[What needs to be done]
The data below must be copied in full and without any change.

[Stored data entries]

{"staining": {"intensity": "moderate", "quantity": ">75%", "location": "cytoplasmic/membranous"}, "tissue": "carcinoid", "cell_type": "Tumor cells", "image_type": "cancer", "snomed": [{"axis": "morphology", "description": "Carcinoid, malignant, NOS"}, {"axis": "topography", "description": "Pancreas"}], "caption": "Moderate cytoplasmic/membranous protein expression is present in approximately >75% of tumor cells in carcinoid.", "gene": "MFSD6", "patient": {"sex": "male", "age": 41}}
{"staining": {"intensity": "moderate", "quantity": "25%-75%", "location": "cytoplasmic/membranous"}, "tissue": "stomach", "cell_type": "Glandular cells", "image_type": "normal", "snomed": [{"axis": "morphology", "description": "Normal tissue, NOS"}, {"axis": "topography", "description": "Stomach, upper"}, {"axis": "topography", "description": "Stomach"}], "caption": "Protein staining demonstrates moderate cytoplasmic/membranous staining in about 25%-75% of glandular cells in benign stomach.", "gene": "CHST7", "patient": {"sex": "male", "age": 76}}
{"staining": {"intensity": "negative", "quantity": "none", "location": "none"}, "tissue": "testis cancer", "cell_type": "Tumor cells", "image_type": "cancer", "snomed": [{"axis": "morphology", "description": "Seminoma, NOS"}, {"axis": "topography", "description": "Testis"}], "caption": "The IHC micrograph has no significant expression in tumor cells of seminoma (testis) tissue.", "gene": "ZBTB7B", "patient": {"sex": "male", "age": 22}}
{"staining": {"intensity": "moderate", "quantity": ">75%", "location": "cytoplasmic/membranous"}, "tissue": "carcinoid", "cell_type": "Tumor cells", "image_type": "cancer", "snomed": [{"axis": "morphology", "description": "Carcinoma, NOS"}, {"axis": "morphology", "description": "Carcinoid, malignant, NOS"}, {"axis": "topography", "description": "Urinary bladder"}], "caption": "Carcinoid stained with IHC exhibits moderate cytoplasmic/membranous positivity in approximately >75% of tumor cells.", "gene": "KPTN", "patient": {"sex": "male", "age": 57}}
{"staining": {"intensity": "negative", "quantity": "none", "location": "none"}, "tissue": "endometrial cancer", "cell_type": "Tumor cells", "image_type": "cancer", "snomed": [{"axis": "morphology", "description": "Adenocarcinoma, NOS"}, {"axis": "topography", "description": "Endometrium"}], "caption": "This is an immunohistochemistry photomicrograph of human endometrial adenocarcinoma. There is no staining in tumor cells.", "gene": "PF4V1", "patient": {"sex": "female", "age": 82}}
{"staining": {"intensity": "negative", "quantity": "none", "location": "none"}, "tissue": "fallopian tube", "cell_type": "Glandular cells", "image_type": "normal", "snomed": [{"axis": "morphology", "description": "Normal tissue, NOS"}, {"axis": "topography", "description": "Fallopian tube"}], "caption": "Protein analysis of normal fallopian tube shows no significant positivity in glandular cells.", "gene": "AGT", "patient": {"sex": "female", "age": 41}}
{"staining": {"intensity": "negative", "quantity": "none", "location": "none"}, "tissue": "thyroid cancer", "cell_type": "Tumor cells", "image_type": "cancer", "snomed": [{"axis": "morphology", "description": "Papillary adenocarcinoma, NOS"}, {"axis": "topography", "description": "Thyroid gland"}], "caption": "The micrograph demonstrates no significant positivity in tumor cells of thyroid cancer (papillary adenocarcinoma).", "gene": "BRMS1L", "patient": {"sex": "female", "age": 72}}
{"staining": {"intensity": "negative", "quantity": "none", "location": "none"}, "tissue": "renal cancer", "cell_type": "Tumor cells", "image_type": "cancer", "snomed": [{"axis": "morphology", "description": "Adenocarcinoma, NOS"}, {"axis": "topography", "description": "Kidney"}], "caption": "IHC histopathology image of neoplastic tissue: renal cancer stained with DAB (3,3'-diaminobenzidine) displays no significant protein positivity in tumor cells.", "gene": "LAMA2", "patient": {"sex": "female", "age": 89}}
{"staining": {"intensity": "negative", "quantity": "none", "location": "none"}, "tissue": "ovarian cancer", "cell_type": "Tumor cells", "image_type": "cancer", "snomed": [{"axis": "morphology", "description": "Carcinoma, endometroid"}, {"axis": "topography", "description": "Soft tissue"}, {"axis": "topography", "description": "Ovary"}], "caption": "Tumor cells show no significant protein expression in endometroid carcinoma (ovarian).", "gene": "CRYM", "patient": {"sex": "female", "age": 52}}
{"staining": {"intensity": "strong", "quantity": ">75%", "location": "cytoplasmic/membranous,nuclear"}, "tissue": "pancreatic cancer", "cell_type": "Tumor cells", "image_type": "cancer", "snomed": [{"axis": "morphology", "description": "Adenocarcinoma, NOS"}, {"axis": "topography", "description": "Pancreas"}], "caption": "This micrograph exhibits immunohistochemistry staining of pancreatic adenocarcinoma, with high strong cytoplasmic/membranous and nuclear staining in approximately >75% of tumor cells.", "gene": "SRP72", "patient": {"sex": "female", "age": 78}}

[Your solution]
{"staining": {"intensity": "moderate", "quantity": ">75%", "location": "cytoplasmic/membranous"}, "tissue": "carcinoid", "cell_type": "Tumor cells", "image_type": "cancer", "snomed": [{"axis": "morphology", "description": "Carcinoid, malignant, NOS"}, {"axis": "topography", "description": "Pancreas"}], "caption": "Moderate cytoplasmic/membranous protein expression is present in approximately >75% of tumor cells in carcinoid.", "gene": "MFSD6", "patient": {"sex": "male", "age": 41}}
{"staining": {"intensity": "moderate", "quantity": "25%-75%", "location": "cytoplasmic/membranous"}, "tissue": "stomach", "cell_type": "Glandular cells", "image_type": "normal", "snomed": [{"axis": "morphology", "description": "Normal tissue, NOS"}, {"axis": "topography", "description": "Stomach, upper"}, {"axis": "topography", "description": "Stomach"}], "caption": "Protein staining demonstrates moderate cytoplasmic/membranous staining in about 25%-75% of glandular cells in benign stomach.", "gene": "CHST7", "patient": {"sex": "male", "age": 76}}
{"staining": {"intensity": "negative", "quantity": "none", "location": "none"}, "tissue": "testis cancer", "cell_type": "Tumor cells", "image_type": "cancer", "snomed": [{"axis": "morphology", "description": "Seminoma, NOS"}, {"axis": "topography", "description": "Testis"}], "caption": "The IHC micrograph has no significant expression in tumor cells of seminoma (testis) tissue.", "gene": "ZBTB7B", "patient": {"sex": "male", "age": 22}}
{"staining": {"intensity": "moderate", "quantity": ">75%", "location": "cytoplasmic/membranous"}, "tissue": "carcinoid", "cell_type": "Tumor cells", "image_type": "cancer", "snomed": [{"axis": "morphology", "description": "Carcinoma, NOS"}, {"axis": "morphology", "description": "Carcinoid, malignant, NOS"}, {"axis": "topography", "description": "Urinary bladder"}], "caption": "Carcinoid stained with IHC exhibits moderate cytoplasmic/membranous positivity in approximately >75% of tumor cells.", "gene": "KPTN", "patient": {"sex": "male", "age": 57}}
{"staining": {"intensity": "negative", "quantity": "none", "location": "none"}, "tissue": "endometrial cancer", "cell_type": "Tumor cells", "image_type": "cancer", "snomed": [{"axis": "morphology", "description": "Adenocarcinoma, NOS"}, {"axis": "topography", "description": "Endometrium"}], "caption": "This is an immunohistochemistry photomicrograph of human endometrial adenocarcinoma. There is no staining in tumor cells.", "gene": "PF4V1", "patient": {"sex": "female", "age": 82}}
{"staining": {"intensity": "negative", "quantity": "none", "location": "none"}, "tissue": "fallopian tube", "cell_type": "Glandular cells", "image_type": "normal", "snomed": [{"axis": "morphology", "description": "Normal tissue, NOS"}, {"axis": "topography", "description": "Fallopian tube"}], "caption": "Protein analysis of normal fallopian tube shows no significant positivity in glandular cells.", "gene": "AGT", "patient": {"sex": "female", "age": 41}}
{"staining": {"intensity": "negative", "quantity": "none", "location": "none"}, "tissue": "thyroid cancer", "cell_type": "Tumor cells", "image_type": "cancer", "snomed": [{"axis": "morphology", "description": "Papillary adenocarcinoma, NOS"}, {"axis": "topography", "description": "Thyroid gland"}], "caption": "The micrograph demonstrates no significant positivity in tumor cells of thyroid cancer (papillary adenocarcinoma).", "gene": "BRMS1L", "patient": {"sex": "female", "age": 72}}
{"staining": {"intensity": "negative", "quantity": "none", "location": "none"}, "tissue": "renal cancer", "cell_type": "Tumor cells", "image_type": "cancer", "snomed": [{"axis": "morphology", "description": "Adenocarcinoma, NOS"}, {"axis": "topography", "description": "Kidney"}], "caption": "IHC histopathology image of neoplastic tissue: renal cancer stained with DAB (3,3'-diaminobenzidine) displays no significant protein positivity in tumor cells.", "gene": "LAMA2", "patient": {"sex": "female", "age": 89}}
{"staining": {"intensity": "negative", "quantity": "none", "location": "none"}, "tissue": "ovarian cancer", "cell_type": "Tumor cells", "image_type": "cancer", "snomed": [{"axis": "morphology", "description": "Carcinoma, endometroid"}, {"axis": "topography", "description": "Soft tissue"}, {"axis": "topography", "description": "Ovary"}], "caption": "Tumor cells show no significant protein expression in endometroid carcinoma (ovarian).", "gene": "CRYM", "patient": {"sex": "female", "age": 52}}
{"staining": {"intensity": "strong", "quantity": ">75%", "location": "cytoplasmic/membranous,nuclear"}, "tissue": "pancreatic cancer", "cell_type": "Tumor cells", "image_type": "cancer", "snomed": [{"axis": "morphology", "description": "Adenocarcinoma, NOS"}, {"axis": "topography", "description": "Pancreas"}], "caption": "This micrograph exhibits immunohistochemistry staining of pancreatic adenocarcinoma, with high strong cytoplasmic/membranous and nuclear staining in approximately >75% of tumor cells.", "gene": "SRP72", "patient": {"sex": "female", "age": 78}}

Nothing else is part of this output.